The results have been catastrophic. As the procedures that once conferred legitimacy on organizations have grown alien to many Americans, contempt for democratic institutions has risen. In 2016, a presidential candidate who scorned established norms rode that contempt to the Republican nomination, drawing his core support from Americans who seldom participate in the rituals of democracy.

American government’s most obvious problems—from its dysfunctional legislature to Donald Trump himself—are merely signs of this underlying decay. The political system’s previous strength and resilience flowed from Americans’ anomalously high rates of participation in democratically governed organizations, most of them apolitical. There is no easy fix for our current predicament; simply voting Trump out of office won’t suffice. To stop the rot afflicting American government, Americans are going to have to get back in the habit of democracy.

In the early years of the United States, Europeans made pilgrimages to the young republic to study its success. How could such a diverse and sprawling nation flourish under a system of government that originated in small, homogeneous city-states?

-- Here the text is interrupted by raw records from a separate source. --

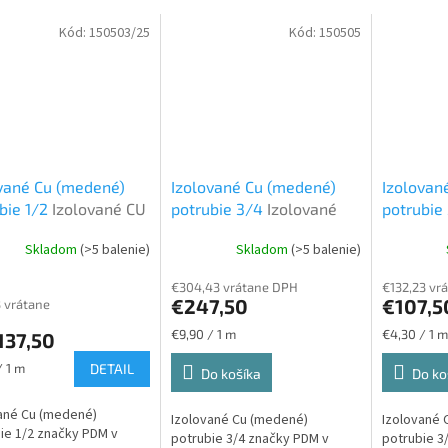
Kód:
150503/25
Kód:
150505
vané Cu (medené)
Izolované Cu (medené)
Izolovan
bie 1/2
Izolované CU
potrubie 3/4
Izolované
potrubie
bie
CU potrubie
CU potru
Skladom
(>5 balenie)
Skladom
(>5 balenie)
€304,43 vrátane DPH
€132,23 vr
€247,50
€107,5
3 vrátane
Jednotková
Jednotková
€9,90 / 1 m
€4,30 / 1 m
137,50
cena:
cena:
ková
/ 1 m
DETAIL
Do košíka
Do ko
ané Cu (medené)
Izolované Cu (medené)
Izolované 
ie 1/2 značky PDM v
potrubie 3/4 značky PDM v
potrubie 3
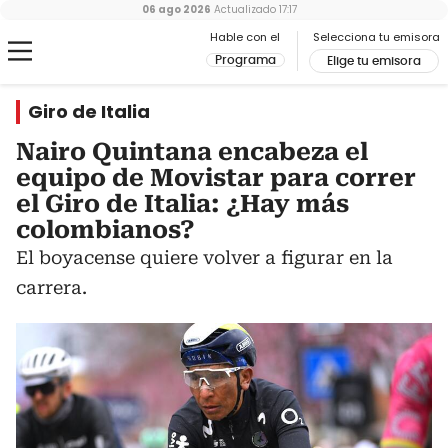
06 ago 2026
Actualizado
17:17
Hable con el
Selecciona tu emisora
Programa
Elige tu emisora
Giro de Italia
Nairo Quintana encabeza el
equipo de Movistar para correr
el Giro de Italia: ¿Hay más
colombianos?
El boyacense quiere volver a figurar en la
carrera.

One after another, they seized upon the most unfamiliar aspect of American culture: its obsession with associations. To almost every challenge in their lives, Americans applied a common solution. They voluntarily bound themselves together, adopting written rules, electing officers, and making decisions by majority vote. This way of life started early. “Children in their games are wont to submit to rules which they have themselves established, and to punish misdemeanors which they have themselves defined,” wrote Alexis de Tocqueville in Democracy in America. “The same spirit pervades every act of social life.”